Observers
of ancient Sparta noted the peculiar Spartan custom of dinning clubs or
syssitia at which adult Spartan citizens were required to share their evening
meal. These clubs were viewed as one of
the key features of Spartan society that distinguished it from all other Greek
cities. The Spartan dining
clubs were considered peculiar in the ancient world because: 1) they had fixed
membership (for life), and 2) they were a compulsory pre-condition for
attaining citizenship and failure to make the designated fixed contributions to
the mess could cost a man his citizenship.

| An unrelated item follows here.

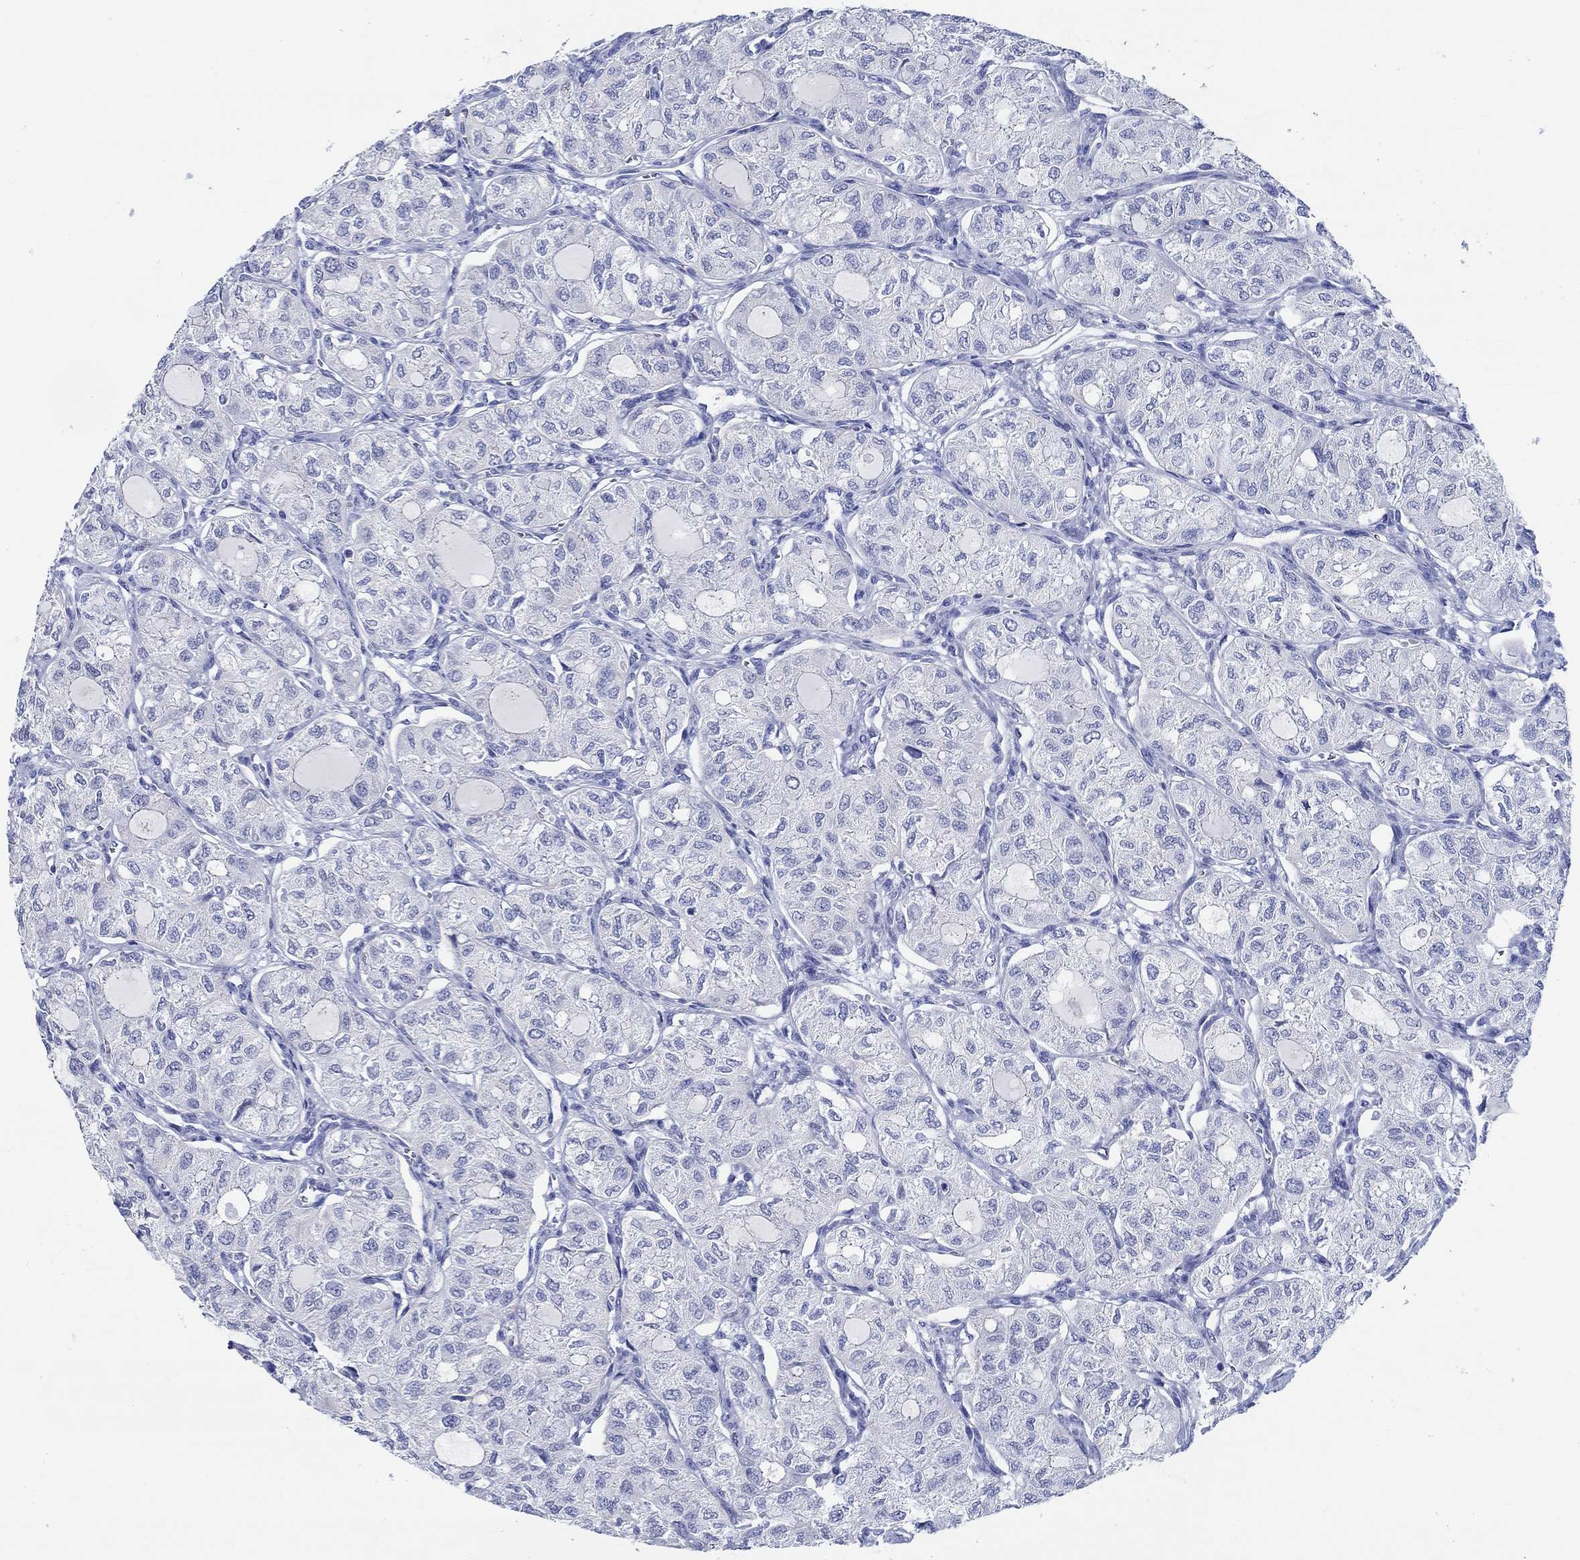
{"staining": {"intensity": "negative", "quantity": "none", "location": "none"}, "tissue": "thyroid cancer", "cell_type": "Tumor cells", "image_type": "cancer", "snomed": [{"axis": "morphology", "description": "Follicular adenoma carcinoma, NOS"}, {"axis": "topography", "description": "Thyroid gland"}], "caption": "The histopathology image exhibits no significant staining in tumor cells of follicular adenoma carcinoma (thyroid).", "gene": "FBXO2", "patient": {"sex": "male", "age": 75}}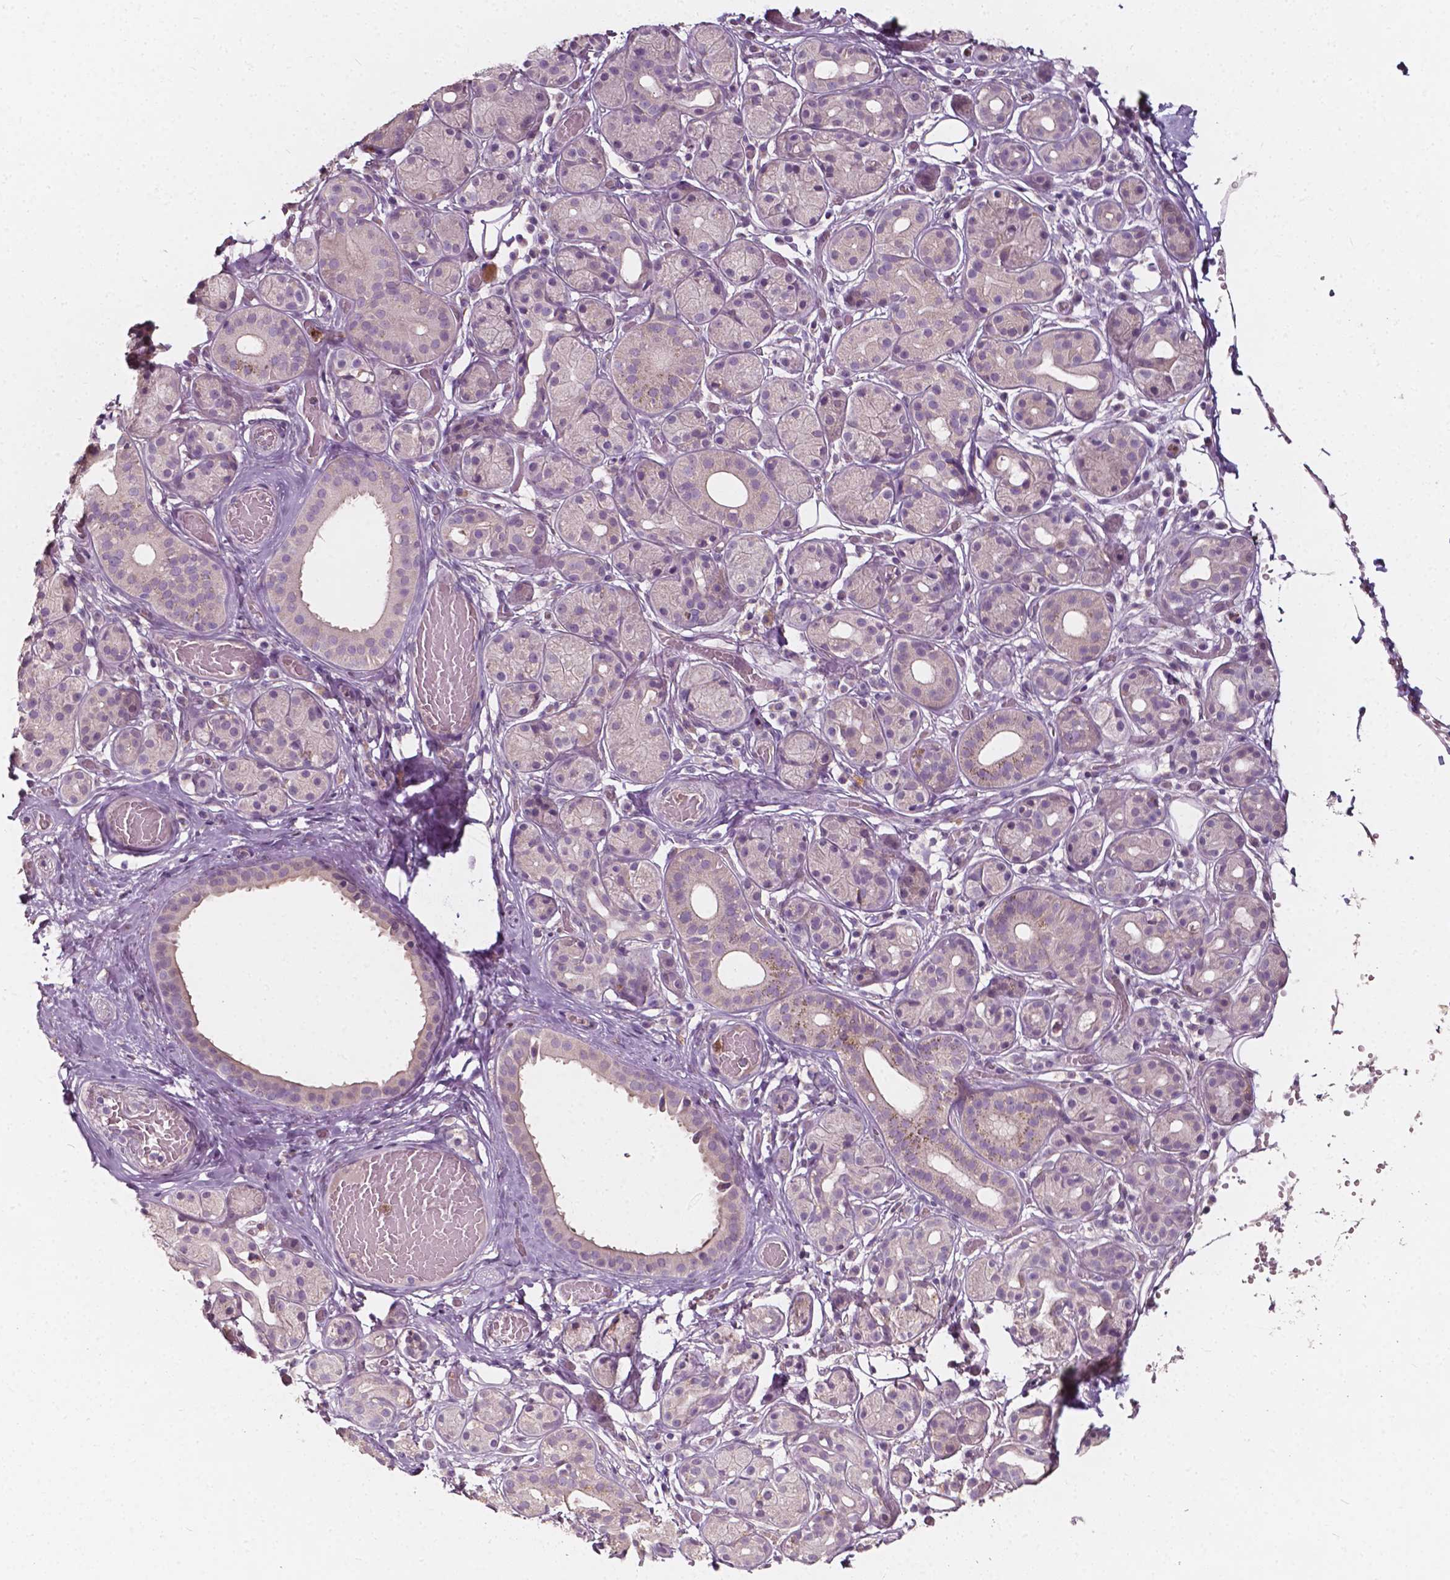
{"staining": {"intensity": "negative", "quantity": "none", "location": "none"}, "tissue": "salivary gland", "cell_type": "Glandular cells", "image_type": "normal", "snomed": [{"axis": "morphology", "description": "Normal tissue, NOS"}, {"axis": "topography", "description": "Salivary gland"}, {"axis": "topography", "description": "Peripheral nerve tissue"}], "caption": "This is an IHC micrograph of unremarkable salivary gland. There is no staining in glandular cells.", "gene": "NPC1L1", "patient": {"sex": "male", "age": 71}}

Yet while the fact of these ancient fraternities is well established, the reason(s) the Spartans
instituted and maintained this peculiar tradition is controversial. A large
number of theories have been put forward over time including the desirability
of men of different age cohorts dining together (so that young men would learn
respect and benefit from the wisdom of older men) to the conscious desire of
the Spartan state to weaken family ties.
This
later thesis is put forward forcefully by Anton Powell, for example, in his
contribution to Michael Whitby’s Sparta.
Powell argues that totalitarian states, recognizing the influence of the family
as inherently inimical to state control, have consistently tried to break down
family ties. He cites examples from National Socialist Germany, although Soviet
Russia and Communist China both provide much more compelling examples of
anti-family policies designed to undermine family structures and influence.
The
problem with the comparison between 20th Century totalitarian states
and Sparta is two-fold. First, whether Nazi Germany or Communist China, these
anti-family societies were consciously revolutionary. The reason they sought to
undermine the family was because they recognized families as inherently conservative. Yet Powel himself stressed
the fundamentally conservative nature of Sparta! If Sparta was essentially
conservative, than no institution was better designed to reinforce conservative
values than the family. The experience of 5,000 years of history supports this
fact. It is when family structures break down that societies become most
vulnerable to change – not the other way around.
The
other problem with Powell’s thesis is that men eating one meal together at a
club is hardly a good way to undermine family structure! It may be a modern
truism that “families that eat together stay together,” but also a fact that most
men in the Western world today also eat at least one meal away from their
families. The most common pattern in Western industrialized societies is for
men (and often women) to eat the mid-day meal away from home among their work
colleagues rather than their family. Why should it be more destructive of
family life to eat the evening meal away from home than the morning or mid-day
meal? In many, particularly agricultural societies (such as ancient Sparta) it
is the mid-day, not the evening meal, that is most important.
I
do not think there is any evidence to suggest that full Spartan citizens (31
years and older) did not eat the morning and mid-day meal with their
families. On the contrary, given the
intimacy of Spartan society, I think it is very likely Spartans ate both
breakfast and dinner (mid-day) with their families, and went to the syssitia in
the evening for what was essentially a light supper.
Certainly,
as all accounts agree, Spartan men returned from the syssitia to their homes (or
barracks) sober before it grew too late. Furthermore, syssitia were not noted
for the entertainment of flute-girls and courtesans, unlike the tradition of
Athenian symposia. At the latter, men
allegedly caroused together until the dawn and then staggered home drunk after
indulging themselves with prostitutes both male and female. From a wife’s point
of view, the Spartan custom of syssitia was infinitely preferable to the
Athenian symposia, and in consequence it is arguable that the syssitia did far more
to strengthen family life than to disrupt it.